2.Toida M et al. Irritation fibroma of the oral mucosa: A clinicopathological study of 129lesions in 124 cases. Oral Med Pathol2001;6:91-94.
3.Maryam Assadat Hashemi Pour, Rad M, Mojtahedi A. A Survey of Soft Tissue Tumor-Like Lesions of Oral Cavity: A Clinicopathological Study. Iranian Journal of Pathology 2008;3:81-87.
4.Rangeeth et al;Mecocele and Fibroma of Lower lip;A case report, Contemporary Clinical Dentistry|Apr-Jan2010|Vol 1|issue 2.

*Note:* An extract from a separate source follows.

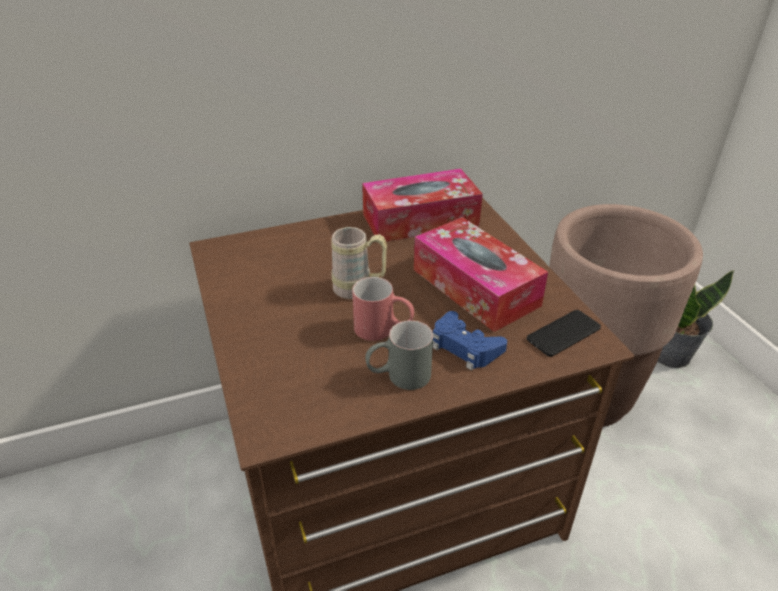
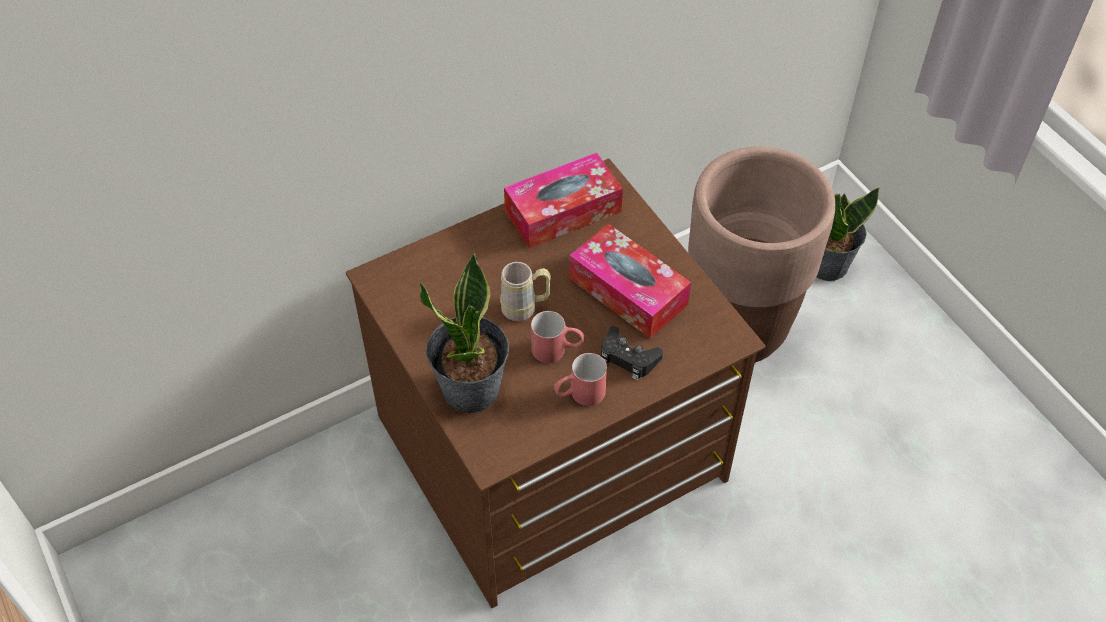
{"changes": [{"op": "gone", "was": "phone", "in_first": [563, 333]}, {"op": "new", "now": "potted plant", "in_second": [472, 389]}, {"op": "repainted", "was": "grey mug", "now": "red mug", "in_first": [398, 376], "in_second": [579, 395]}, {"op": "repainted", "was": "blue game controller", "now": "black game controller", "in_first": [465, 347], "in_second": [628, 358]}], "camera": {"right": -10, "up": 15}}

5. Vilmann A, Vilmann P, Vilmann H. Pyogenic granuloma: evaluation of oral conditions. Br J Oral Maxillofac Surg 1986;24:376-382.
6. Kolte AP, Kolte RA, Shrirao TS. Focal fibrous overgrowth- A case series and review of literature. Contemp Clin Dent 2010;1:271-274.
7. Zain R. Fibrous lesions of the gingiva- a histopathological analysis. Oral Surg Oral Med Oral Pathol 1990;70:466-470.
8. Regezi JA, Sciubba J. Oral Pathology: Clinical Pathologic Correlations. 2nd ed.Philadelphia, Pa: WB Saunders. 1997:142-145, 195, 202-204.
9.Neville BW et al. Oral and maxillofacial pathology. 2nd ed. Philadelphia, Saunders;2002. p 418-19.
10.Anjali Singh et al, traumatic fibroma –a saga of reaction against irritation, Dental Impact Vol. 4, Issue 1, June 2012.